There are four farmers markets in Byron Shire: New Brighton (Tuesdays), Byron (Thursdays), Mullumbimby (Fridays) and Bangalow (Saturdays). Each market has between one and three coffee farmers.
Some farms sell almost all the coffee they grow at the markets, either in the form of hot drinks or packets for home use. ‘Without the markets, we probably wouldn’t be in business,’ says Bob James, the Akubra-wearing farmer from Myocum Coffee. Byron Aromas is the exception, also selling roasted coffee online and through retail outlets as well as selling green (unroasted) beans.

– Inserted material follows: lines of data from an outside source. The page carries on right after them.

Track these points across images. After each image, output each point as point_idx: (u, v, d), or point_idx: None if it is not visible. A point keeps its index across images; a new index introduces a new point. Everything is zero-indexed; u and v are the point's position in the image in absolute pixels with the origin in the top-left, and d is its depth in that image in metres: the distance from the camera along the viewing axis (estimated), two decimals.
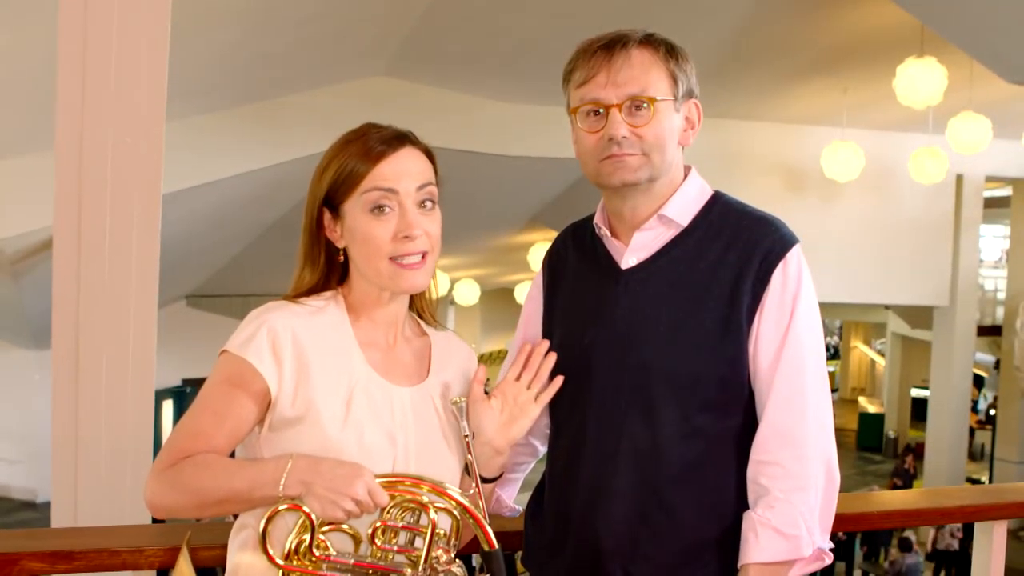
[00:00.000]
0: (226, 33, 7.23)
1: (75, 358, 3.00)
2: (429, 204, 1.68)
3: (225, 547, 1.73)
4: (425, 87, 9.66)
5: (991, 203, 16.86)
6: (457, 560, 1.57)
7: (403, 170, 1.65)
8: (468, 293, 17.94)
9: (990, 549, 2.52)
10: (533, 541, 1.94)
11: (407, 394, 1.70)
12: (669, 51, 1.77)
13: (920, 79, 8.76)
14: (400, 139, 1.67)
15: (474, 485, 1.63)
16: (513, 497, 2.10)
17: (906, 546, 12.04)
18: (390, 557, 1.55)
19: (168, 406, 16.57)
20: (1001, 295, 17.88)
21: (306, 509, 1.51)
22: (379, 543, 1.55)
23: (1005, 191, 17.58)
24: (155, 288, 3.13)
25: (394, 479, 1.56)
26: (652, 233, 1.82)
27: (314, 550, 1.53)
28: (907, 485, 16.71)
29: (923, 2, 6.83)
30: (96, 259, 2.97)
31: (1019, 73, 7.22)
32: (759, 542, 1.67)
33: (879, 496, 2.70)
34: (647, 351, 1.75)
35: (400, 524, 1.56)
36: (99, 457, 3.05)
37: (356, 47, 8.68)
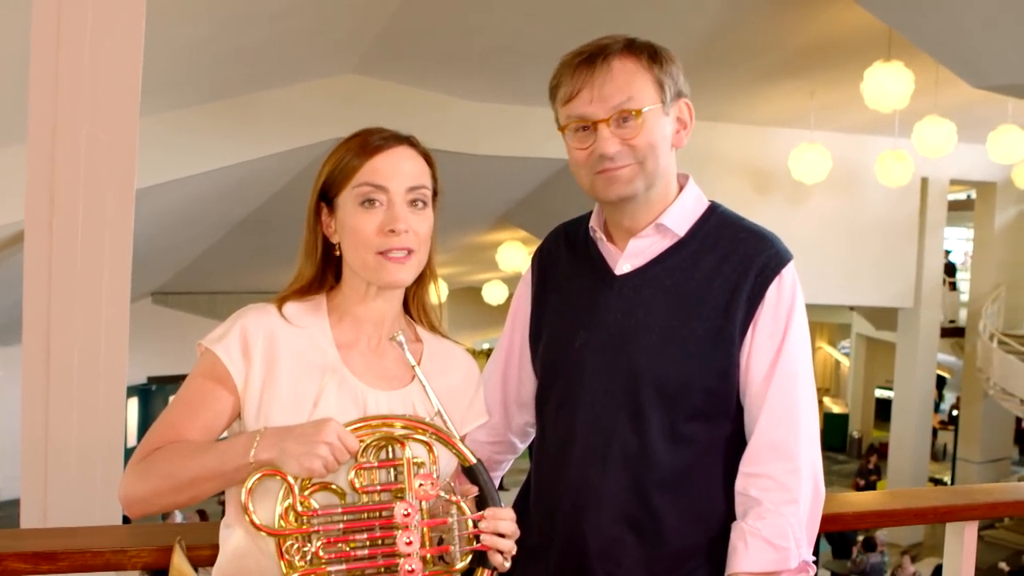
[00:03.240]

Most of the farmers have been at the markets since they started (nearly 13 years for Byron to just over five for Mullumbimby). They’ve seen changes in trends over this time.
Increasing popularity is the first trend. Coffee consumption is on the rise everywhere and the farmers markets are no exception. Tables and chairs encourage people to hang around (and maybe have a second coffee!) rather than just shop and go.
Another trend is increasing interest in the coffee: how it’s grown, processed and roasted. Visitors, as well as some locals, are amazed to find that the coffee on offer is grown locally. Bob James from Myocum Coffee has a handy flipbook of photos to supplement his firsthand descriptions of life on a coffee farm.
Punters are getting more discriminating (or is this code for fussy?). Coffee jargon is almost a language in itself these days and is always changing. Michelle Clarke from Bangalow Coffee was happy to know what was required when asked for a ‘magic’ the other week. (For those less in the know, a ’magic’ is a double-shot ristretto topped with three-quarters of the usual milk volume). Soy milk is offered by all and almond milk is starting to be available. In keeping with the down-to-earth nature of the markets, latte art is optional. ‘It’s appreciated but not expected,’ says Michelle.
A brand new initiative at Mullumbimby Farmers Market aims to tackle a major downside of our love of coffee – the waste. The University of Queensland estimates that more than one billion coffee cups are produced every year in Australia, generating more than 7,000 tonnes of waste. The Mullum market has taken this on by having cups available with someone dedicated to collecting and washing them. ‘I love it; the coffee tastes better and we’re not creating waste,’ says a market regular, Annique Goldenberg.
Instead of hitting a cafe for your next morning coffee, try heading to a farmers market. You can enjoy a locally grown coffee, chat to the person who grew it and pick up some beans (coffee and fava!) at the same time.